Mykola Ivanovych Matusevych (Ukrainian: Микола Іванович Матусевич; born 19 July 1947) is a Ukrainian human rights activist and former Soviet dissident who was a founding member of the Ukrainian Helsinki Group. For his human rights activities, he was sentenced to seven years of corrective labour and five years of internal exile in 1978, and listed as a prisoner of conscience by Amnesty International.
Early life and career
Mykola Ivanovych Matusevych was born on 19 July 1947 in the village of Matiushi [uk], in Ukraine's central Kyiv Oblast, to an agronomist father and a biology teacher mother. From an early age, he expressed interest in dissident activities; he was expelled from Kyiv State University in his fourth year of study for laying flowers at the monument to Taras Shevchenko in Kyiv and supporting arrested dissidents, though the official reason for his expulsion was due to a "lack of progress".[1] Following his expulsion, Matusevych worked as a historian[2] and editor of medical literature journals.[1]
Following the signing of the Helsinki Accords, human rights activists in the Soviet Union sought to capitalise on the (non-binding) agreement's provisions guaranteeing upholding human rights. After the formation of the Moscow Helsinki Group on 12 May 1976, Matusevych, along with nine others, co-founded the Ukrainian Helsinki Group on 9 November 1976, and Matusevych wrote most of the group's early documents and appeals. The group's founding was followed by a series of attacks and persecutions by the Soviet authorities, beginning with the arrests and trial of Mykola Rudenko and Oleksa Tykhy in February 1977. This was followed by the detention of Oles Berdnyk in mid-April 1977, but he was released after questioning.[3]
Arrest
After Berdnyk's arrest, Matusevych, along with Myroslav Marynovych, was arrested on 23 April 1977 and charged with anti-Soviet agitation and hooliganism. The charges were based on a March 1977 event in which Marynovych and Matusevych had disrupted a ceremony at the Kyiv Philharmonic calling on those present to recite Shevchenko's Testament poem.[1] Following the arrests, the homes of all members of the Ukrainian Helsinki Group were searched by Soviet authorities. According to The Ukrainian Weekly, Matusevych was also arrested for 15 days for caroling.[3]

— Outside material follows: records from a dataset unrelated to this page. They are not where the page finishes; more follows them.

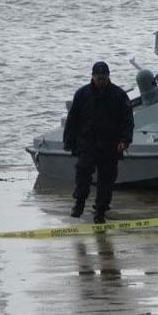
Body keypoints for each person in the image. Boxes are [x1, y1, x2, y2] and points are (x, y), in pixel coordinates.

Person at [63, 61, 134, 224]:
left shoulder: (119, 95)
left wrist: (125, 140)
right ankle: (79, 203)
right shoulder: (82, 94)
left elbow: (128, 120)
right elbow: (72, 119)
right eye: (98, 78)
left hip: (111, 144)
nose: (101, 81)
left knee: (106, 179)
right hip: (87, 142)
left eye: (104, 78)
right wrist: (68, 141)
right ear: (93, 77)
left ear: (108, 77)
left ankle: (100, 211)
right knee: (83, 171)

On 29 March 1978, following a trial which lasted several days, Matusevych and Marynovych were found guilty of anti-Soviet agitation and sentenced to the maximum penalty allowed under the criminal code: 7 years' imprisonment and 5 years' exile. Their sentences matched those of Rudenko and Tykhy the previous year. In response to the arrests and convictions, Matusevych and Marynovych, along with all other members of "Helsinki monitor" groups, were adopted as prisoners of conscience by human rights organisation Amnesty International.[4]

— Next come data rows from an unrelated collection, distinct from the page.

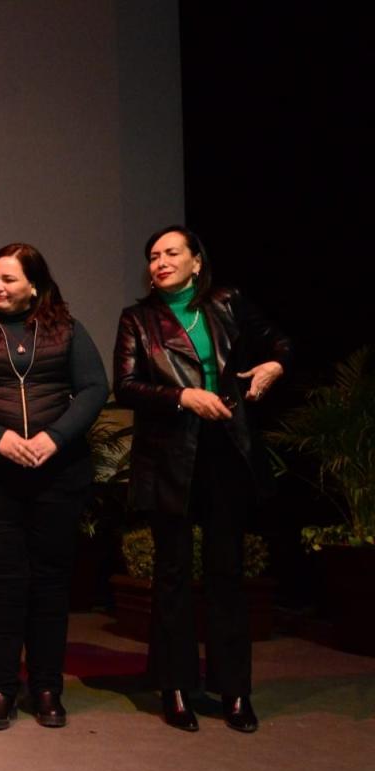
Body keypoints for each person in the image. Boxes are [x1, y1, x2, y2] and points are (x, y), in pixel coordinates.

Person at [114, 225, 290, 733]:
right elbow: (125, 385)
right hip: (169, 457)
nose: (160, 261)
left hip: (226, 451)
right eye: (153, 255)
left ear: (196, 261)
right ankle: (175, 687)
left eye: (171, 252)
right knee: (172, 575)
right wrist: (182, 397)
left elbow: (280, 341)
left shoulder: (227, 302)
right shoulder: (138, 318)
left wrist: (274, 365)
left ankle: (234, 691)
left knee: (226, 574)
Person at [0, 243, 107, 730]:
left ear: (34, 285)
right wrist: (0, 439)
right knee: (0, 586)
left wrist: (55, 438)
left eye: (8, 279)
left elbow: (94, 388)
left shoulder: (67, 330)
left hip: (59, 474)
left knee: (50, 583)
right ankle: (1, 689)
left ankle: (47, 688)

Matusevych served out his prison sentence at VS-389/35 near Chusovoy, Perm Oblast, in the Russian SFSR.[1] Despite his arrest, Matusevych continued to be active in human rights activism, and co-authored (with Yuri Orlov, Valeriy Marchenko, and Zinoviy Antoniuk [uk]) a report to Amnesty International detailing the poor conditions of Soviet prisons.[5] In 1980, he was transferred to Chistopol prison for a further three years' imprisonment, and his wife, Olha Heiko Matusevych, was also arrested and sentenced to three years' imprisonment.[6]
On 1988, Soviet leader Mikhail Gorbachev pardoned Matusevych from his internal exile as part of a broader campaign of reform. At first, Matusevych refused to leave exile, insisting on a full rehabilitation to clear his name. However, after a year, he returned to Ukraine.[1]
Since 1989
Since 1989, Matusevych has lived in the city of Vasylkiv and worked as a builder,[1] occasionally making statements on human rights and politics. In 2021, he gave an interview to the Local History publication, providing further information about his time as a human rights activist.[7] In 2023, he also was one of several signatories to an open letter urging for Jews and Ukrainians to unite against Russia after controversy erupted over a monument to soldiers of the 14th Waffen Grenadier Division of the SS in Philadelphia.[8]